The HIR lists numerous material defects observed during the home inspector’s physical inspection of the property’s condition. As a result, the buyer makes a written demand on the seller to cure the defects discovered by the home inspector. To substantiate the buyer’s demand, the buyer attaches a copy of the HIR and a contractor’s estimate of the cost to cure the defects. [See first tuesday Form 150 §11.4 and 269]
Due to the seller’s failure to disclose material defects before placing the buyer under contract, the seller is obligated to deliver the property to the buyer in the condition disclosed by the seller and the seller’s agent, and observed by the buyer at the time the buyer’s offer to purchase was accepted.
A later, untimely disclosure made in the TDS during escrow does not satisfy the mandate.
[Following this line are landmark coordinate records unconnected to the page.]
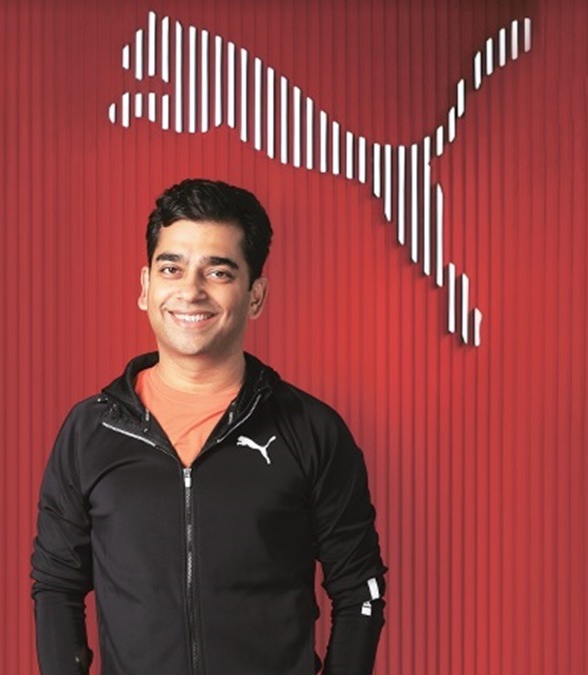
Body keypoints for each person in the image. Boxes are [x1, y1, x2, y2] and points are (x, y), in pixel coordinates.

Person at [31, 178, 387, 674]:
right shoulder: (92, 430)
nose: (191, 291)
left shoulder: (311, 431)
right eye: (171, 268)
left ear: (255, 296)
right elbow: (56, 585)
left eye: (218, 272)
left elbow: (360, 588)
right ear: (145, 287)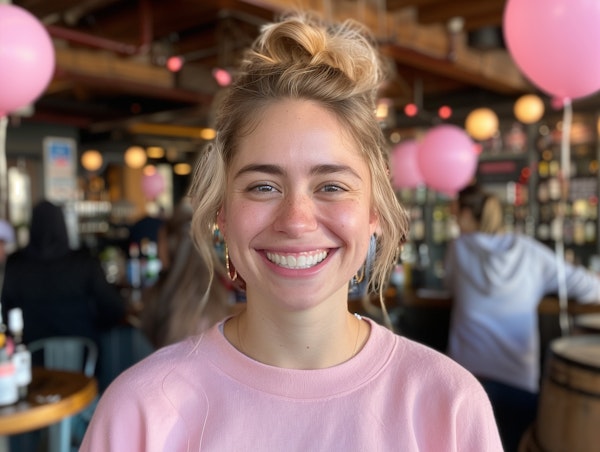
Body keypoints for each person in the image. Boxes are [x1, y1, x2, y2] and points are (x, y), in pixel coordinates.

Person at [81, 12, 502, 451]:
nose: (296, 220)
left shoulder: (449, 406)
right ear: (222, 214)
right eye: (263, 186)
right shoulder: (139, 411)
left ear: (374, 212)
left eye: (332, 186)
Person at [444, 183, 600, 452]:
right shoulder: (529, 252)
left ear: (468, 214)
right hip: (518, 385)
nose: (455, 221)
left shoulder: (458, 249)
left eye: (457, 214)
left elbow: (449, 287)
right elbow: (590, 288)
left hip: (464, 379)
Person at [1, 200, 126, 347]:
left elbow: (6, 313)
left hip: (32, 360)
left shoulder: (15, 264)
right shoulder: (85, 262)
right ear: (62, 226)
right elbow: (114, 307)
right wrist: (94, 324)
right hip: (84, 359)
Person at [140, 197, 235, 348]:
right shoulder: (222, 294)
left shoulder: (159, 298)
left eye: (160, 242)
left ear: (170, 245)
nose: (158, 250)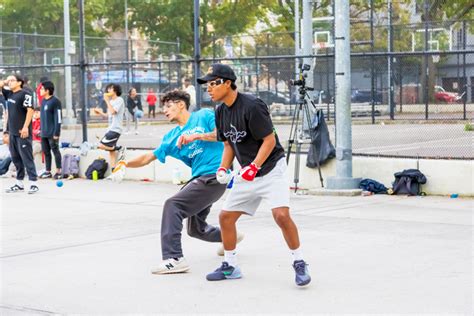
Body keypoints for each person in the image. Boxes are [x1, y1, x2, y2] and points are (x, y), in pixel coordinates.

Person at [197, 64, 311, 286]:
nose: (208, 89)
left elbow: (269, 141)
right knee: (225, 217)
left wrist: (254, 167)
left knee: (281, 215)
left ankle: (299, 262)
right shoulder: (220, 110)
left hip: (270, 169)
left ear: (227, 83)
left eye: (212, 84)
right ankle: (230, 266)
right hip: (247, 172)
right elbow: (229, 143)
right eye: (207, 85)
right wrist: (223, 168)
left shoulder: (252, 105)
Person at [110, 89, 243, 274]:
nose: (165, 110)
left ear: (181, 104)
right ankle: (230, 237)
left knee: (173, 205)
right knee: (196, 229)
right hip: (199, 179)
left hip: (216, 174)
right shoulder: (171, 138)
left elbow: (222, 133)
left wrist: (196, 136)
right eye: (164, 107)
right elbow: (148, 157)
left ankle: (174, 258)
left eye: (168, 106)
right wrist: (124, 164)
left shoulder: (203, 116)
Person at [0, 74, 39, 194]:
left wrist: (25, 127)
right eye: (9, 80)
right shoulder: (10, 94)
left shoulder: (25, 94)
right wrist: (6, 132)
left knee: (26, 158)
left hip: (22, 133)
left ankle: (33, 183)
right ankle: (19, 183)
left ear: (19, 82)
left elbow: (30, 110)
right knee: (16, 159)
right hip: (12, 133)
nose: (10, 82)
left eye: (12, 80)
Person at [94, 83, 125, 171]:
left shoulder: (120, 100)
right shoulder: (111, 102)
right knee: (111, 152)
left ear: (115, 90)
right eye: (108, 89)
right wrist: (99, 112)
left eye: (111, 88)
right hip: (111, 128)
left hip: (116, 129)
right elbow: (109, 116)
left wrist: (107, 101)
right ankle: (114, 170)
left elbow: (113, 112)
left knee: (100, 145)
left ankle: (117, 147)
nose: (108, 90)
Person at [38, 81, 62, 179]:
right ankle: (48, 171)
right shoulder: (43, 101)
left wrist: (57, 132)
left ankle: (58, 171)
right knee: (46, 152)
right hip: (44, 132)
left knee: (55, 151)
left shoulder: (55, 101)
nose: (40, 90)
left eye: (42, 89)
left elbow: (58, 118)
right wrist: (40, 130)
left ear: (47, 90)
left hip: (52, 133)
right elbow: (43, 117)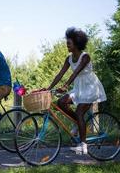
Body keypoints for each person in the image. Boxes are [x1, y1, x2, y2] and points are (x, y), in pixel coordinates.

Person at [45, 27, 107, 155]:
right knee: (61, 103)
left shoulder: (85, 57)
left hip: (90, 87)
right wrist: (49, 88)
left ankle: (83, 145)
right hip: (79, 87)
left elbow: (76, 71)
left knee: (79, 112)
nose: (66, 45)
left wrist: (66, 85)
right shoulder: (69, 58)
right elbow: (60, 74)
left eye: (69, 43)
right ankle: (78, 124)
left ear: (77, 44)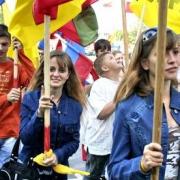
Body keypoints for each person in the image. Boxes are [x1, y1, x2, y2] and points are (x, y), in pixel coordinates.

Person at [107, 27, 180, 180]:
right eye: (163, 53)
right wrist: (141, 164)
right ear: (145, 63)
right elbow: (114, 170)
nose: (172, 59)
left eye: (175, 52)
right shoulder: (127, 108)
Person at [19, 50, 86, 180]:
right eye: (51, 69)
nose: (56, 74)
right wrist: (39, 114)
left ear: (68, 74)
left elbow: (74, 141)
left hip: (58, 173)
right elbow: (25, 139)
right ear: (44, 71)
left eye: (61, 70)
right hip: (30, 171)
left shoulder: (75, 105)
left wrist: (58, 155)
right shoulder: (30, 99)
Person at [82, 52, 122, 180]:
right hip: (100, 144)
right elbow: (102, 113)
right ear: (105, 68)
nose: (116, 58)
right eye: (111, 58)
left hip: (117, 143)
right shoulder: (100, 85)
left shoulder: (122, 84)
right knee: (92, 177)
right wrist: (121, 95)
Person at [0, 24, 35, 168]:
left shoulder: (16, 67)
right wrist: (6, 98)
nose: (0, 48)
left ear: (9, 44)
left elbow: (35, 80)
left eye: (4, 44)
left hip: (11, 132)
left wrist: (21, 54)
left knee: (7, 174)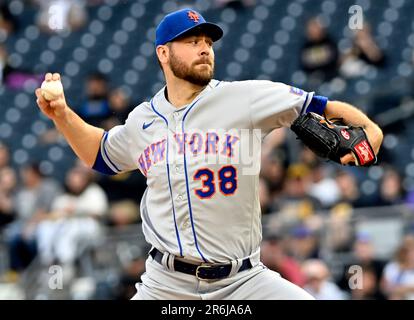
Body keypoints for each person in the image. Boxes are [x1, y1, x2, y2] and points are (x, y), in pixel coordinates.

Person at [35, 8, 383, 300]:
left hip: (244, 282)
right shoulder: (143, 119)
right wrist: (63, 114)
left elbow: (324, 105)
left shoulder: (244, 98)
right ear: (163, 53)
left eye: (207, 42)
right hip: (166, 285)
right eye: (191, 41)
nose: (204, 48)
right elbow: (100, 153)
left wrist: (372, 130)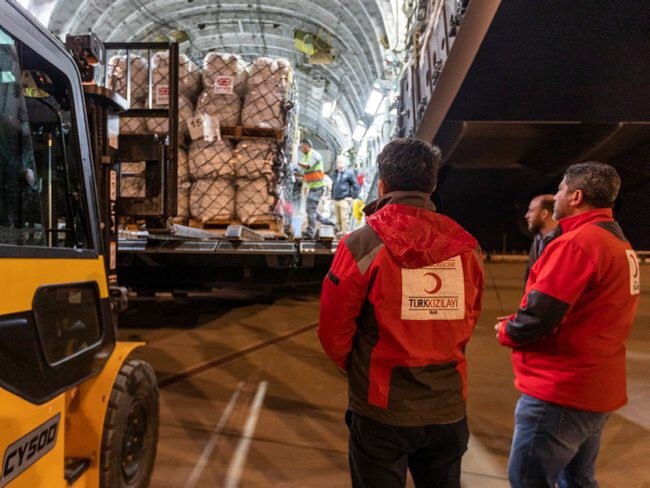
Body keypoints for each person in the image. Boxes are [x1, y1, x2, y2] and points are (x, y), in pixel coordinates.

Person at [319, 138, 484, 488]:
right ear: (432, 186)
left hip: (381, 407)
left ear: (381, 186)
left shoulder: (361, 245)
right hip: (448, 405)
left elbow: (333, 330)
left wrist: (362, 368)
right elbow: (470, 318)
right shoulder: (467, 247)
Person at [495, 162, 640, 488]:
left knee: (528, 480)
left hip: (560, 391)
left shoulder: (577, 243)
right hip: (596, 386)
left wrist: (507, 330)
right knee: (577, 479)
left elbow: (538, 317)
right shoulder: (619, 243)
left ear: (576, 197)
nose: (556, 196)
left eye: (560, 190)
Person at [523, 194, 560, 284]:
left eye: (531, 210)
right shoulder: (537, 240)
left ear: (544, 213)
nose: (526, 215)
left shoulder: (564, 240)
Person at [297, 138, 326, 239]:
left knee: (310, 209)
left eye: (302, 147)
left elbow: (308, 166)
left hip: (318, 186)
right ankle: (324, 221)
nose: (301, 149)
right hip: (313, 187)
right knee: (310, 209)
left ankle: (311, 232)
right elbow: (303, 172)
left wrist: (296, 162)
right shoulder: (305, 156)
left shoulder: (315, 154)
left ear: (307, 146)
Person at [331, 155, 360, 236]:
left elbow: (356, 186)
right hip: (335, 199)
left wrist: (352, 197)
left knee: (344, 217)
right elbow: (333, 186)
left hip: (344, 199)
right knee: (338, 218)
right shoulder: (335, 174)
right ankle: (340, 233)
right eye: (337, 162)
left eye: (340, 162)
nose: (338, 164)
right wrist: (331, 197)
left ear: (344, 164)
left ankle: (345, 233)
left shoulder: (349, 173)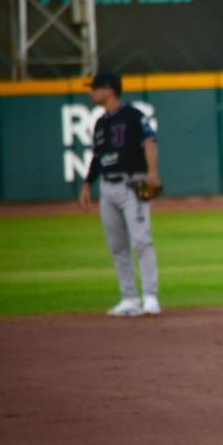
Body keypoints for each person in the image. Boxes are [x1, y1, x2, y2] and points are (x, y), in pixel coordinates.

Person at [77, 71, 162, 317]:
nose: (91, 92)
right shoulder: (101, 123)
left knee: (142, 240)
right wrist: (86, 184)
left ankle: (150, 297)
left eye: (94, 88)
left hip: (132, 184)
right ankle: (129, 298)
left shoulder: (133, 116)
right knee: (117, 246)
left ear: (109, 89)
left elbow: (150, 142)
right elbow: (97, 156)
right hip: (107, 187)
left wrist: (152, 173)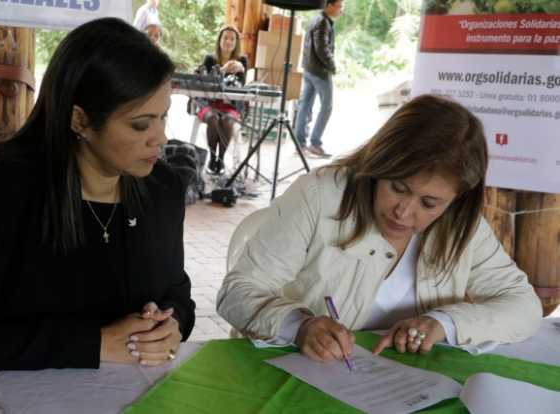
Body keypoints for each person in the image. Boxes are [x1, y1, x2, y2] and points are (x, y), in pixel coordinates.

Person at [0, 18, 195, 371]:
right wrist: (93, 343)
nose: (161, 138)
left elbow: (177, 293)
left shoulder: (162, 189)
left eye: (163, 117)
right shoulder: (3, 189)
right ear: (80, 121)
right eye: (141, 124)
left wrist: (171, 325)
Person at [217, 95, 542, 364]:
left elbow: (523, 305)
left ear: (457, 199)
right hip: (288, 375)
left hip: (402, 389)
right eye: (398, 187)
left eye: (429, 203)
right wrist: (299, 326)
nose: (404, 212)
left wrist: (444, 324)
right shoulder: (320, 195)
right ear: (378, 166)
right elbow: (237, 292)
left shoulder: (461, 225)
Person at [194, 25, 247, 175]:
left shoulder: (242, 60)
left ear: (236, 42)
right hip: (209, 104)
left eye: (232, 39)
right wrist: (223, 69)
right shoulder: (210, 59)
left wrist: (241, 70)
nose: (228, 41)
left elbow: (241, 86)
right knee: (213, 118)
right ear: (219, 40)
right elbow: (205, 83)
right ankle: (212, 158)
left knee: (228, 121)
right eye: (225, 38)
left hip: (231, 106)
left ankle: (221, 160)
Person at [293, 0, 343, 158]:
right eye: (339, 6)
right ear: (329, 5)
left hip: (309, 69)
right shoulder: (322, 22)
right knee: (327, 106)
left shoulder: (318, 18)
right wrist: (332, 66)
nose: (341, 10)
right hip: (319, 72)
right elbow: (322, 49)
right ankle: (315, 143)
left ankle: (299, 143)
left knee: (304, 105)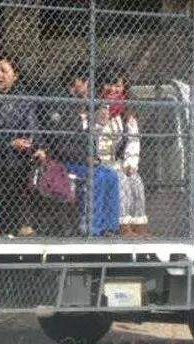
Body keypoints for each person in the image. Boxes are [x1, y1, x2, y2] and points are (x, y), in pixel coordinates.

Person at [34, 63, 120, 236]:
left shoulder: (78, 104)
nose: (89, 87)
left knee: (110, 175)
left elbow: (81, 138)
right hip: (62, 161)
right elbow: (60, 143)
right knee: (95, 175)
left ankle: (109, 227)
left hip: (79, 159)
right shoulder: (59, 102)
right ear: (76, 82)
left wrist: (91, 150)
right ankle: (90, 228)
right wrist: (85, 157)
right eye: (86, 82)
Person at [0, 57, 39, 237]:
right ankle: (10, 225)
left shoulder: (24, 100)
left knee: (24, 167)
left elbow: (32, 128)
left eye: (4, 71)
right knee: (7, 168)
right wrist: (9, 142)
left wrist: (30, 143)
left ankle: (21, 224)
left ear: (15, 76)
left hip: (19, 155)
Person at [98, 70, 147, 236]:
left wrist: (130, 164)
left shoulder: (126, 112)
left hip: (117, 161)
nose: (113, 89)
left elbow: (133, 141)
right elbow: (93, 141)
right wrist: (99, 123)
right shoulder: (94, 108)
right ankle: (122, 226)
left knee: (136, 180)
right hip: (100, 161)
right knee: (120, 180)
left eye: (118, 85)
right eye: (109, 84)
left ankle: (139, 226)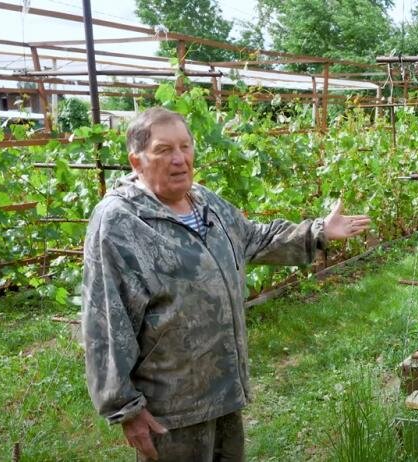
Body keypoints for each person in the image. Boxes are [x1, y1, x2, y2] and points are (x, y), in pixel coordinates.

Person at [82, 107, 371, 461]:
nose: (179, 159)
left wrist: (318, 231)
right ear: (136, 160)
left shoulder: (205, 203)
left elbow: (255, 239)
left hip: (223, 391)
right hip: (171, 409)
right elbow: (106, 320)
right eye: (164, 150)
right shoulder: (119, 222)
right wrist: (126, 408)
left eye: (185, 147)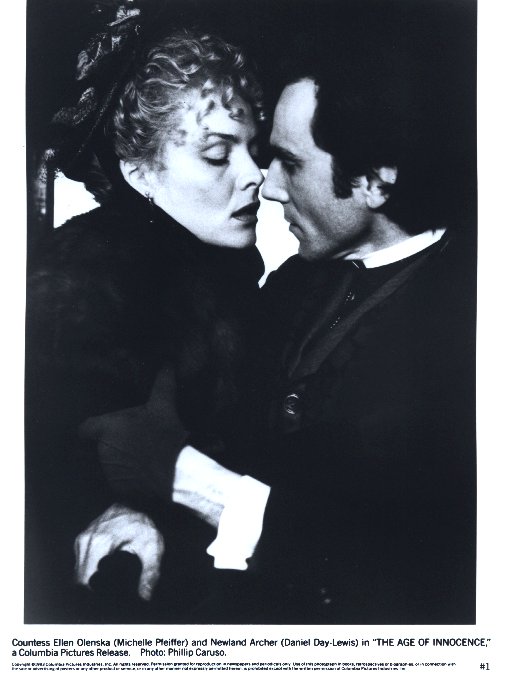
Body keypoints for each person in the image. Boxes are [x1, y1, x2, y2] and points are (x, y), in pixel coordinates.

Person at [75, 41, 476, 624]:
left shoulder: (474, 326)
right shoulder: (290, 282)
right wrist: (140, 510)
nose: (267, 186)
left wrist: (189, 481)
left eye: (290, 162)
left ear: (376, 180)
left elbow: (420, 567)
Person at [25, 19, 266, 623]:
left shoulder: (228, 267)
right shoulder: (82, 272)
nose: (254, 175)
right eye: (218, 154)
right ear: (139, 174)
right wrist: (107, 508)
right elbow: (47, 451)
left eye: (253, 150)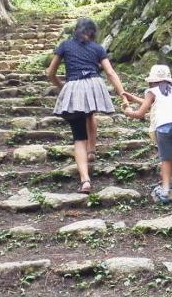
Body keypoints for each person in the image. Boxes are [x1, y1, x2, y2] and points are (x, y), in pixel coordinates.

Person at [47, 18, 128, 193]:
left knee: (78, 137)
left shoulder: (65, 45)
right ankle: (91, 150)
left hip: (74, 86)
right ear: (92, 32)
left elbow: (50, 73)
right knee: (90, 113)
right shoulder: (98, 48)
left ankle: (85, 180)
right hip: (93, 85)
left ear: (75, 30)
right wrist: (122, 94)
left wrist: (62, 86)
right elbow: (110, 72)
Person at [123, 65, 172, 204]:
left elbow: (140, 113)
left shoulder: (151, 91)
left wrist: (128, 112)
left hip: (164, 126)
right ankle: (171, 180)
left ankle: (165, 190)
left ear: (152, 81)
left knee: (166, 157)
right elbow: (155, 104)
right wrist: (134, 98)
Dilatory disclosure triggers statutory contingencies in the transaction.
Also, the seller’s and seller’s agent’s failure to disclose prior to acceptance is an omission of facts, called negative fraud, deceit or misrepresentation by omission.
The buyer’s remedies for deceit
If an HIR reveals material defects previously undisclosed and unknown to the buyer, the buyer may:
- make a demand on the seller to correct or eliminate the defects, and delay the close of escrow until the seller has either complied or agreed to an adjusted price [See first tuesday Form 269];
- refuse to close escrow for lack of seller compliance to the demand for corrections and enforce the agreement and its price correction provisions by specific performance; or
- close escrow and make a money demand on the seller for the difference between the purchase price set in the purchase agreement and the price adjusted for the undisclosed defects. [Jue v. Smiser (1994) 23 CA4th 312]
Buyer’s request for repairs
first tuesday’s Property Inspection – Buyer’s Request for Repairs is used by the buyer’s agent when the buyer makes a written demand on the seller to correct or eliminate the defects. [See first tuesday Form 269]
The request for repairs:
- notifies the seller of any material defects discovered by the buyer which were undisclosed and unknown to the buyer prior to acceptance of the purchase agreement;
- calls for the seller to repair, replace or correct the noticed defects prior to closing the transaction and delivering possession to the buyer;
- advises the seller that the buyer intends to fully perform their obligations under the purchase agreement and escrow instructions;
- confirms the buyer’s initial inspection of the property satisfies the buyer’s expectations of its physical condition, except for itemized material defects; and
- lists the defects which the buyer is making a demand on the seller to repair, replace or correct prior to closing. [See first tuesday Form 269]
Also, the seller who refuses to deliver the property in the condition disclosed and known to the buyer prior to acceptance fails to convey the property as agreed. Thus, the buyer is justified in refusing to close escrow until the seller corrects or compensates the buyer for the defects subsequently disclosed or discovered during escrow.
Nevertheless, when the buyer is made aware of property conditions affecting the property’s value at the time they enter into the purchase agreement, they have been given sufficient notice to investigate the consequences of such defects. Provided with this notice, the buyer has no grounds for later claiming a loss based on these conditions.